Yorktown, June 11, 1861
About half-past 3 o'clock yesterday morning we were called to arms, a rumor having reached us that the enemy were advancing All obeyed the summons promptly.
We were sent immediately over to the battery in front of the quarters of the North Carolinians, where we remained but one hour, and then started for a trench about a quarter of a mile distant, which was commenced by our men the day before, (Sunday.) On arriving there, we went immediately to work throwing up breastworks, and so continued until the enemy were in a quarter of a mile of us, when we were ordered to our arms:
After remaining in this trench a short time, I heard the crack of a rifle, which Lt. Col. Stuart
told us was the beginning.
The Howitzers--one company — immediately opened upon them with telling effect.

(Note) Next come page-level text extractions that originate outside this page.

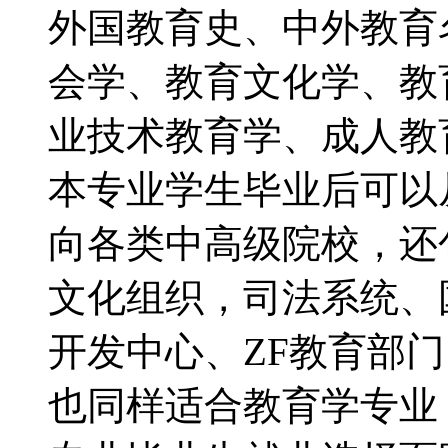
外国教育史、中外教育
会学、教育文化学、教
业技术教育学、成人教
本专业学生毕业后可以
向各类中高级院校，还
文化组织，司法系统、
开发中心、ZF教育部
也同样适合教育学专业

The fire was sharply returned by them, and continued on both sides for an hour without intermission.
The enemy returned the fire of the Howitzers with heavy artillery, and their infantry at tempted to pick our Howitzers off. Musket and rifle balls were making beautiful music around our heads during all this time — many of them falling in the trench we were in; also, cannon balls, bombs, grape shot, and every description of shot and shell; none of which, however, had the least effect.

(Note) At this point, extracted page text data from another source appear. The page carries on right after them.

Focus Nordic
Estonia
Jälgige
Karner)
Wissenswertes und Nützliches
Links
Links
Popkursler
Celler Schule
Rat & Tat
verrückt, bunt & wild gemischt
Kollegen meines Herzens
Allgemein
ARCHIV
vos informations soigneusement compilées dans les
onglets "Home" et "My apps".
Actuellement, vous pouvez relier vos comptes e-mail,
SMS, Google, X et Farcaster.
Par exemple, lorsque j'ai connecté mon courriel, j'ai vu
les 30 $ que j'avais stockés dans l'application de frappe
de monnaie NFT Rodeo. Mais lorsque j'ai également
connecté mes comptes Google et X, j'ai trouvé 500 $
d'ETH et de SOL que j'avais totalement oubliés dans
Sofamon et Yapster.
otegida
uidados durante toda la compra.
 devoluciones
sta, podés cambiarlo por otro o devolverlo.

Our men were perfectly cool and were smiling countenances.
The battle commenced about 9 o'clock in the morning, and was kept up until 1 o'clock without ceasing.
We (the Young Guard, Life Guard, and Henrico Southern Guard,) occupied the first treach — the most dangerous position on the ground being exposed to the fire of the riflemen, infantry and artillery.
When first attacked we could not fire without shooting the Life Guard
, while we were exposed to one fire of the enemy in our rear and another on our left; which, however, was out of the range of our guns, if we had had an opportunity of returning it. Obeying the orders of the Colonel
in command, (Stuart
,) we kept ourselves low in the trench, thereby letting the balls of the enemy most of which were rifle and well directed) pass just enough over our heads to miss us, without getting a fire ourselves.
After remaining in the trench an hour, the Colonel
told us to retreat and rally in another ditch behind the Church
— about a quarter of a mile distant — which was then occupied by the North Carolinians.
This we did, being fired upon all the time by the enemy.
After escaping unharmed the rice of the enemy, we came near losing our lives by the fire of our friends.
When about fifty yards from the entrenchment we were to occupy, the North Carolinians who were there levelled their guns at us and took aim, mistaking us for the enemy, and would have killed most of us but for our having cried out ‘"friends,"’ and the white badge we wore on our hats; while the enemy wore theirs on the arm.
[The letter here gives an account of our loss in killed and wounded, which we have already published]
After the battle I took a walk over the field.
I counted six corpses — examined them closely their wounds, &c. Among the number were one or two Zouaves.
We have also two wounded Zouaves.
We cannot tell how many of the enemy are killed, as they conveyed them away; but a horseman, who helped drive them into Hampton
after we were done with them, informed us last night that they had four wagon loads of dead, which I am inclined to believe.
Had we not had God on our side, we must have been whipped.